Your objective:
Transcribe every record without leaving anything out or changing a word.

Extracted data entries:

════════════════

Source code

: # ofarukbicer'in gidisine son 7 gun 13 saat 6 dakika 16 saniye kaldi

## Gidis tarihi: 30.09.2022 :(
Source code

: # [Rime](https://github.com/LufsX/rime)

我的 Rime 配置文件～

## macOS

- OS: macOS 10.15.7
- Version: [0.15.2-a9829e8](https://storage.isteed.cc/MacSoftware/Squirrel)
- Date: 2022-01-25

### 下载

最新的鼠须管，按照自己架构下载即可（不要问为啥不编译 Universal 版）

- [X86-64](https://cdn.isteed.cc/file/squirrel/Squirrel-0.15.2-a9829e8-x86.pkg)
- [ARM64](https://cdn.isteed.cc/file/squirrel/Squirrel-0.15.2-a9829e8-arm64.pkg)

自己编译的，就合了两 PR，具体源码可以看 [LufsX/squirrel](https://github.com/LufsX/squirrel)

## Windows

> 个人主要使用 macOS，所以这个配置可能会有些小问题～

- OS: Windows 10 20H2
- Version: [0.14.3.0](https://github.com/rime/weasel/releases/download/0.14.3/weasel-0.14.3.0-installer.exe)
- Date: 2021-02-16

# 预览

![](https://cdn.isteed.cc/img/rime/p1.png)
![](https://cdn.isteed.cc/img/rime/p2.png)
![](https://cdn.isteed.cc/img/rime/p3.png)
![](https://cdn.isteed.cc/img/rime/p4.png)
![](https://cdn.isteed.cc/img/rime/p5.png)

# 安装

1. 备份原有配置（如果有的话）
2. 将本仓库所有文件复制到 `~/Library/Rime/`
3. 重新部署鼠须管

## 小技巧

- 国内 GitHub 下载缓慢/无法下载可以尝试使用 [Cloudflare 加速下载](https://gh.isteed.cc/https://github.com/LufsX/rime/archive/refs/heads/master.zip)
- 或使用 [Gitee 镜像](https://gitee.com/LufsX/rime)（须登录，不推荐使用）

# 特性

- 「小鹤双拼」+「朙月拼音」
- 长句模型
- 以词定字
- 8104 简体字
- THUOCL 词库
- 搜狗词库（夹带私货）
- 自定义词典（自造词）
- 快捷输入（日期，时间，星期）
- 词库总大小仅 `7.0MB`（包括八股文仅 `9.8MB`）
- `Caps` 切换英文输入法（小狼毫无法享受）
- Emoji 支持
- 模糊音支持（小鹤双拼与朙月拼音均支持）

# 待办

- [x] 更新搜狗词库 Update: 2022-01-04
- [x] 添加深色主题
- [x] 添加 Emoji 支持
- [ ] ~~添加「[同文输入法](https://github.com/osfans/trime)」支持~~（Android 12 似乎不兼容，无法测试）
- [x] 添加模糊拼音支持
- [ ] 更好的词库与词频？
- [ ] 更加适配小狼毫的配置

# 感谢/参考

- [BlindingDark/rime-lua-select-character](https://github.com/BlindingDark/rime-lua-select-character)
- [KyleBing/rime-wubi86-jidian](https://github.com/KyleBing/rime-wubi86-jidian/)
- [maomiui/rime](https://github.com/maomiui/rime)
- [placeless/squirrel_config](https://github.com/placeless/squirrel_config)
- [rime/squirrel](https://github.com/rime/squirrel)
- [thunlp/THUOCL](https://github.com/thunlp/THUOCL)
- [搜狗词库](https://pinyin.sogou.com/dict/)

════════════════

Written answer:
Source code

: # ofarukbicer'in gidisine son 7 gun 13 saat 6 dakika 16 saniye kaldi

## Gidis tarihi: 30.09.2022 :(
Source code

: # [Rime](https://github.com/LufsX/rime)

我的 Rime 配置文件～

## macOS

- OS: macOS 10.15.7
- Version: [0.15.2-a9829e8](https://storage.isteed.cc/MacSoftware/Squirrel)
- Date: 2022-01-25

### 下载

最新的鼠须管，按照自己架构下载即可（不要问为啥不编译 Universal 版）

- [X86-64](https://cdn.isteed.cc/file/squirrel/Squirrel-0.15.2-a9829e8-x86.pkg)
- [ARM64](https://cdn.isteed.cc/file/squirrel/Squirrel-0.15.2-a9829e8-arm64.pkg)

自己编译的，就合了两 PR，具体源码可以看 [LufsX/squirrel](https://github.com/LufsX/squirrel)

## Windows

> 个人主要使用 macOS，所以这个配置可能会有些小问题～

- OS: Windows 10 20H2
- Version: [0.14.3.0](https://github.com/rime/weasel/releases/download/0.14.3/weasel-0.14.3.0-installer.exe)
- Date: 2021-02-16

# 预览

![](https://cdn.isteed.cc/img/rime/p1.png)
![](https://cdn.isteed.cc/img/rime/p2.png)
![](https://cdn.isteed.cc/img/rime/p3.png)
![](https://cdn.isteed.cc/img/rime/p4.png)
![](https://cdn.isteed.cc/img/rime/p5.png)

# 安装

1. 备份原有配置（如果有的话）
2. 将本仓库所有文件复制到 `~/Library/Rime/`
3. 重新部署鼠须管

## 小技巧

- 国内 GitHub 下载缓慢/无法下载可以尝试使用 [Cloudflare 加速下载](https://gh.isteed.cc/https://github.com/LufsX/rime/archive/refs/heads/master.zip)
- 或使用 [Gitee 镜像](https://gitee.com/LufsX/rime)（须登录，不推荐使用）

# 特性

- 「小鹤双拼」+「朙月拼音」
- 长句模型
- 以词定字
- 8104 简体字
- THUOCL 词库
- 搜狗词库（夹带私货）
- 自定义词典（自造词）
- 快捷输入（日期，时间，星期）
- 词库总大小仅 `7.0MB`（包括八股文仅 `9.8MB`）
- `Caps` 切换英文输入法（小狼毫无法享受）
- Emoji 支持
- 模糊音支持（小鹤双拼与朙月拼音均支持）

# 待办

- [x] 更新搜狗词库 Update: 2022-01-04
- [x] 添加深色主题
- [x] 添加 Emoji 支持
- [ ] ~~添加「[同文输入法](https://github.com/osfans/trime)」支持~~（Android 12 似乎不兼容，无法测试）
- [x] 添加模糊拼音支持
- [ ] 更好的词库与词频？
- [ ] 更加适配小狼毫的配置

# 感谢/参考

- [BlindingDark/rime-lua-select-character](https://github.com/BlindingDark/rime-lua-select-character)
- [KyleBing/rime-wubi86-jidian](https://github.com/KyleBing/rime-wubi86-jidian/)
- [maomiui/rime](https://github.com/maomiui/rime)
- [placeless/squirrel_config](https://github.com/placeless/squirrel_config)
- [rime/squirrel](https://github.com/rime/squirrel)
- [thunlp/THUOCL](https://github.com/thunlp/THUOCL)
- [搜狗词库](https://pinyin.sogou.com/dict/)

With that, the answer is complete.